Elastic-net regularized generalized linear models
We selected the top 20 peaks with highest mean feature importance value from 8439 peaks. To assess the survival predictive power of clinical metadata and top 20 ATAC-seq peaks, we trained elastic-net regularized generalized linear models using ‘glmnet’ package in R . We tested the performance of three different models that are built using following features –1) top 20 ATAC-seq peaks 2) clinical metadata only 3) clinical metadata + top 20 ATAC-seq peaks. Leave one out cross validation imputation was applied and alpha parameter was explored between 0 to 1 with incrementing step size of 0.1. Out of 36 samples, IDH mutation information of 4 samples was not available. These 4 samples were excluded from models which include clinical metadata as features. Prediction accuracy of models was assessed by computing R2 value.
Processing of RNA-seq data
The quality control check on RNA-seq reads was performed with FastQC v0.11.7. Adapter sequences and bad quality segments were trimmed using Trim Galore! v0.4.2 and cutadapt v1.9.1. The trimmed reads were aligned to the reference human genome version GRCh38/hg38 with the program STAR v2.6.1e. Duplicate aligned reads were removed using the program sambamba v0.6.8. Gene-level expression was assessed by counting features for each gene, as defined in the NCBI's RefSeq database. Read counting was done with the program featureCounts v1.6.2 from the Rsubread package.
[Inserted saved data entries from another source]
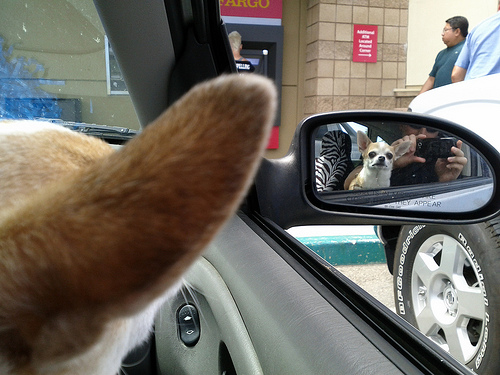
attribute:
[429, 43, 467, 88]
shirt — blue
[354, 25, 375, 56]
lettering — white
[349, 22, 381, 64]
sign — red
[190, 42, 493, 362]
window — down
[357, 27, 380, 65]
sign — red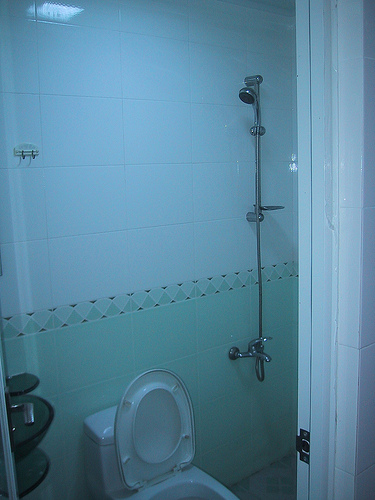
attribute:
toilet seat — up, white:
[101, 343, 242, 477]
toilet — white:
[71, 369, 249, 494]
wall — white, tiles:
[5, 3, 373, 411]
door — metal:
[0, 155, 27, 500]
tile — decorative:
[10, 39, 317, 342]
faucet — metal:
[221, 318, 303, 404]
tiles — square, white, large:
[12, 7, 297, 385]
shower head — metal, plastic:
[221, 67, 276, 131]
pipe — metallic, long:
[234, 58, 287, 380]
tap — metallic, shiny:
[234, 321, 287, 379]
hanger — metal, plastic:
[12, 128, 54, 186]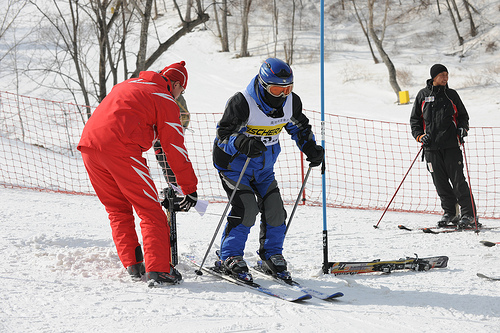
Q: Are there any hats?
A: Yes, there is a hat.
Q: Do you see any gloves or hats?
A: Yes, there is a hat.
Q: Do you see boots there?
A: Yes, there are boots.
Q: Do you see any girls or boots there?
A: Yes, there are boots.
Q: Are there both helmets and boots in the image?
A: Yes, there are both boots and a helmet.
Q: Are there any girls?
A: No, there are no girls.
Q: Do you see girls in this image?
A: No, there are no girls.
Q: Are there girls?
A: No, there are no girls.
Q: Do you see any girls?
A: No, there are no girls.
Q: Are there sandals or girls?
A: No, there are no girls or sandals.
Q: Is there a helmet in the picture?
A: Yes, there is a helmet.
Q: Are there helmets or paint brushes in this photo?
A: Yes, there is a helmet.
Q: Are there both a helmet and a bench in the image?
A: No, there is a helmet but no benches.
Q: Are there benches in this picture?
A: No, there are no benches.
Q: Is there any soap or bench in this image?
A: No, there are no benches or soaps.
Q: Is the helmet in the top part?
A: Yes, the helmet is in the top of the image.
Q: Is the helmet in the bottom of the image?
A: No, the helmet is in the top of the image.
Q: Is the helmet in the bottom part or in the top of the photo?
A: The helmet is in the top of the image.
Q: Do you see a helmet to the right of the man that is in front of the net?
A: Yes, there is a helmet to the right of the man.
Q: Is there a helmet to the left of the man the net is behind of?
A: No, the helmet is to the right of the man.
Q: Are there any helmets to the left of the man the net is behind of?
A: No, the helmet is to the right of the man.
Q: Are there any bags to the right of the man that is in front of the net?
A: No, there is a helmet to the right of the man.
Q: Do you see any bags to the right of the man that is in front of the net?
A: No, there is a helmet to the right of the man.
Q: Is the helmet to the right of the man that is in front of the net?
A: Yes, the helmet is to the right of the man.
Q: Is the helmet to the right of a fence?
A: No, the helmet is to the right of the man.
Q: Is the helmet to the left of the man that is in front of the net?
A: No, the helmet is to the right of the man.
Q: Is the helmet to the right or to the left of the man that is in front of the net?
A: The helmet is to the right of the man.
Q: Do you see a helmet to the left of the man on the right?
A: Yes, there is a helmet to the left of the man.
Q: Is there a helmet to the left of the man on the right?
A: Yes, there is a helmet to the left of the man.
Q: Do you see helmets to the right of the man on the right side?
A: No, the helmet is to the left of the man.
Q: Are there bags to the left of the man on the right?
A: No, there is a helmet to the left of the man.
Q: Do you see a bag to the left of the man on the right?
A: No, there is a helmet to the left of the man.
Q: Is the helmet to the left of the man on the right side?
A: Yes, the helmet is to the left of the man.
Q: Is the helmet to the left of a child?
A: No, the helmet is to the left of the man.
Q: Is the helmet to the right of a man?
A: No, the helmet is to the left of a man.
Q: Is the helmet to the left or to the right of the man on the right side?
A: The helmet is to the left of the man.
Raw counts were normalized with respect to library size and transformed to log2 scale using rlog() function in R package DESeq2 v1.26.0.
ATAC-seq and RNA-seq correlation analysis
Sixteen samples have atac-seq chromatin accessibility as well as RNA-seq gene expression data which is used for correlation analysis. To compare the chromatin accessibility and gene expression, we identified the peak-gene pairs which are located within same topologically associating domain (TAD). Peaks having at least 90% overlap with TAD are selected for further analysis. Out of 8439 peaks, 8419 peaks show > 90% overlap with TAD region and 8416 peaks have at least 1 gene within the overlapping TAD. Pearson correlation coefficient was calculated for each peak-gene pair.
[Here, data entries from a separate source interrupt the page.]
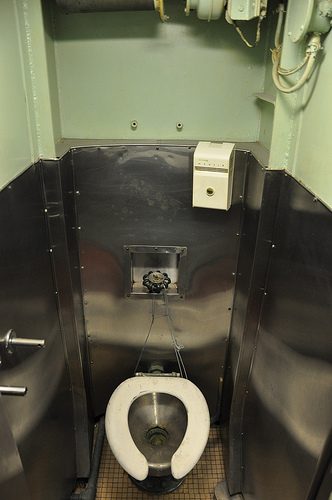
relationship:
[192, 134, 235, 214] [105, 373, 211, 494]
box above toilet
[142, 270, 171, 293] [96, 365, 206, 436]
valve for toilet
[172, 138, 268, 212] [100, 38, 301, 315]
dispenser on wall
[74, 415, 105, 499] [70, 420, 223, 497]
pipe running along floor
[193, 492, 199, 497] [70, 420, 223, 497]
tile on floor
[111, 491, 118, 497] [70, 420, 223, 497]
tile on floor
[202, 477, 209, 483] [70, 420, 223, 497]
tile on floor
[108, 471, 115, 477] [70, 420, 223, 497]
tile on floor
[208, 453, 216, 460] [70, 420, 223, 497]
tile on floor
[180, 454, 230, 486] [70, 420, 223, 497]
tile on floor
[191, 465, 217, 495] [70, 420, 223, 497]
tile on floor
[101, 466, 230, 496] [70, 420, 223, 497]
tile on floor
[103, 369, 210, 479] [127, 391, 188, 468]
toilet seat covering bowl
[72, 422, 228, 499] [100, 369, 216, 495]
tile underneath toilet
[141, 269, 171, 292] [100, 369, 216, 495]
valve over toilet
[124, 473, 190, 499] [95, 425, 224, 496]
base attached to floor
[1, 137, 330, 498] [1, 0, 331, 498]
wall of bathroom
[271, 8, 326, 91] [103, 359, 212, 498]
plumbing pipes for toilet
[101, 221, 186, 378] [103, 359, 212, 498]
equipment for toilet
Analysis of differential chromatin accessibility
The significant changes of chromatin accessibility in each subgroup (Grade II, Grade III, Grade IV Primary and Grade IV Recurrent) were assessed with the R package DESeq2 v1.26.0. The 8439 most important peaks from the random forest regression model are selected for the differential analysis. Samples from a specific subgroup (e.g. Grade II) are compared against remaining samples from the dataset. Differential peaks with log2FoldChange > 0.3 and FDR < 0.05 are selected for motif enrichment analysis using HOMER v4.10. Remaining peaks from initial set of 8439 peaks are used as background data set in HOMER analysis. Only known human motifs from CIS-BP 2.0 are considered.
Three previously characterized patient-derived cultures (HK296, HK357, TS603) underwent a radiation dose of 9 Gy in three fractions in a XenX (X-Strahl, Suwanee, GA) pre-clinical cabinet irradiator, with output calibrated using NIST-traceable instruments. The instrument parameters were: 220 kVp, 0.67 mm Cu HVL, dose rate ~6cGy/sec, delivered using a 100mm x 100mm collimator with 2 cm backscatter below the cell plates.